[Stored data entries]
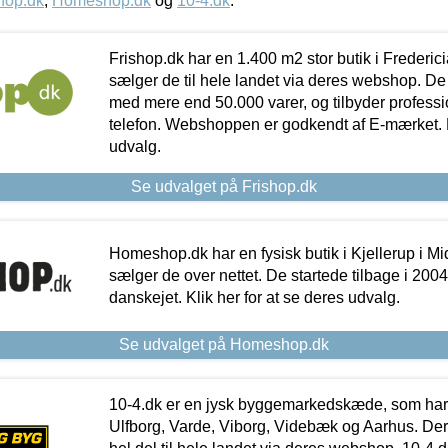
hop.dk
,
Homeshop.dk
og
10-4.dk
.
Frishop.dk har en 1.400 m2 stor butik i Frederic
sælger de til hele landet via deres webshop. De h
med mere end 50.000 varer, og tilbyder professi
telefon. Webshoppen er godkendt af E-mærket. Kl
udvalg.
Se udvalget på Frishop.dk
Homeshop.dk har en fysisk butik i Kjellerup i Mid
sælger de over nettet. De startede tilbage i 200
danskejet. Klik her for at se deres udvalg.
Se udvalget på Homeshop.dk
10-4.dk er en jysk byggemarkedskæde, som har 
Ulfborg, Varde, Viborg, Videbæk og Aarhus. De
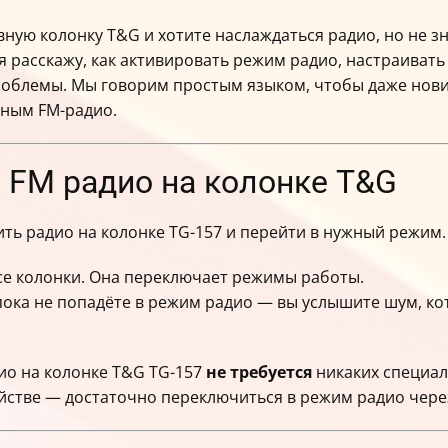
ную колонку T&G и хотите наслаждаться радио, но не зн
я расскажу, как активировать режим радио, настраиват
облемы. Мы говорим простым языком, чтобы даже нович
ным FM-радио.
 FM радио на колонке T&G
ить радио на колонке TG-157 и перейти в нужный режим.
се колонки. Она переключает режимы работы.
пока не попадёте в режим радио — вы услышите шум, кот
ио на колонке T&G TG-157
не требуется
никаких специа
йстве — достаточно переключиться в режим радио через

→ WORK ORDER: Please give the records above again exactly as they stand, with no pictures.

→ YOUR SOLUTION:
hop.dk
,
Homeshop.dk
og
10-4.dk
.
Frishop.dk har en 1.400 m2 stor butik i Frederic
sælger de til hele landet via deres webshop. De h
med mere end 50.000 varer, og tilbyder professi
telefon. Webshoppen er godkendt af E-mærket. Kl
udvalg.
Se udvalget på Frishop.dk
Homeshop.dk har en fysisk butik i Kjellerup i Mid
sælger de over nettet. De startede tilbage i 200
danskejet. Klik her for at se deres udvalg.
Se udvalget på Homeshop.dk
10-4.dk er en jysk byggemarkedskæde, som har 
Ulfborg, Varde, Viborg, Videbæk og Aarhus. De
ную колонку T&G и хотите наслаждаться радио, но не зн
я расскажу, как активировать режим радио, настраиват
облемы. Мы говорим простым языком, чтобы даже нович
ным FM-радио.
 FM радио на колонке T&G
ить радио на колонке TG-157 и перейти в нужный режим.
се колонки. Она переключает режимы работы.
пока не попадёте в режим радио — вы услышите шум, кот
ио на колонке T&G TG-157
не требуется
никаких специа
йстве — достаточно переключиться в режим радио через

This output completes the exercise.